To find out how long the shell waits for a particular job to complete, you can use the gettimeofday() function. Just calculate the number of microseconds that elapse between when the shell calls waitpid and when the call returns.

Miscellaneous Hints

Remember to get the basic functionality of your shell working before worrying about all of the error conditions and end cases. For example, first focus on interactive mode, and get a single command running in the foreground working (probably first command with no arguments, such as "ls"). Then, add in the functionality to work in batch mode (most of our test cases will use batch mode, so make sure this works!). Next, handle starting up jobs in the background; waiting for them and then listing their status should be next. Finally, make sure that you are correctly handling all of the cases where there is miscellaneous white space around commands or missing commands.

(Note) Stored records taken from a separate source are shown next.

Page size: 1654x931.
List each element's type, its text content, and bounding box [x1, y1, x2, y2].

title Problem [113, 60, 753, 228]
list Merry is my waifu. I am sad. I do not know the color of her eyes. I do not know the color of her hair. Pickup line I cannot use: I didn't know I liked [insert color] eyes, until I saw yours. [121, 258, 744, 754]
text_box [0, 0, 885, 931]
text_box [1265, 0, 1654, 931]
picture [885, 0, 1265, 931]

We strongly recommend that you check the return codes of all system calls from the very beginning of your work. This will often catch errors in how you are invoking these new system calls.


To ensure that we compile your C correctly for the demo, you will need to create a simple makefile; this way our scripts can just run make to compile your code with the right libraries and flags. If you don't know how to write a makefile, you might want to look at the man pages for make. Otherwise, check out this very simple sample makefile.

The name of your final executable should be mysh , i.e. your C program must be invoked exactly as follows:

% ./mysh % ./mysh inputTestFile

Copy all of your .c source files into the appropriate subdirectory. Do not submit any .o files. Make sure that your code runs correctly on the linux machines in the 13XX labs.

The majority of your grade for this assignment will depend upon how well your implementation works. We will run your program on a suite of about 20 test cases. Be sure that you thoroughly exercise your program's capabilities on a wide range of test suites, so that you will not be unpleasantly surprised when we run our tests.

For testing your code, you will probably want to run commands that take awhile to complete. Try compiling and running this very simple C program; when multiple copies are run in the background you should see the output from each process interleaved. See the code for more details.

We will again verify that your code passes lint and valgrind tests, as in Project P1a.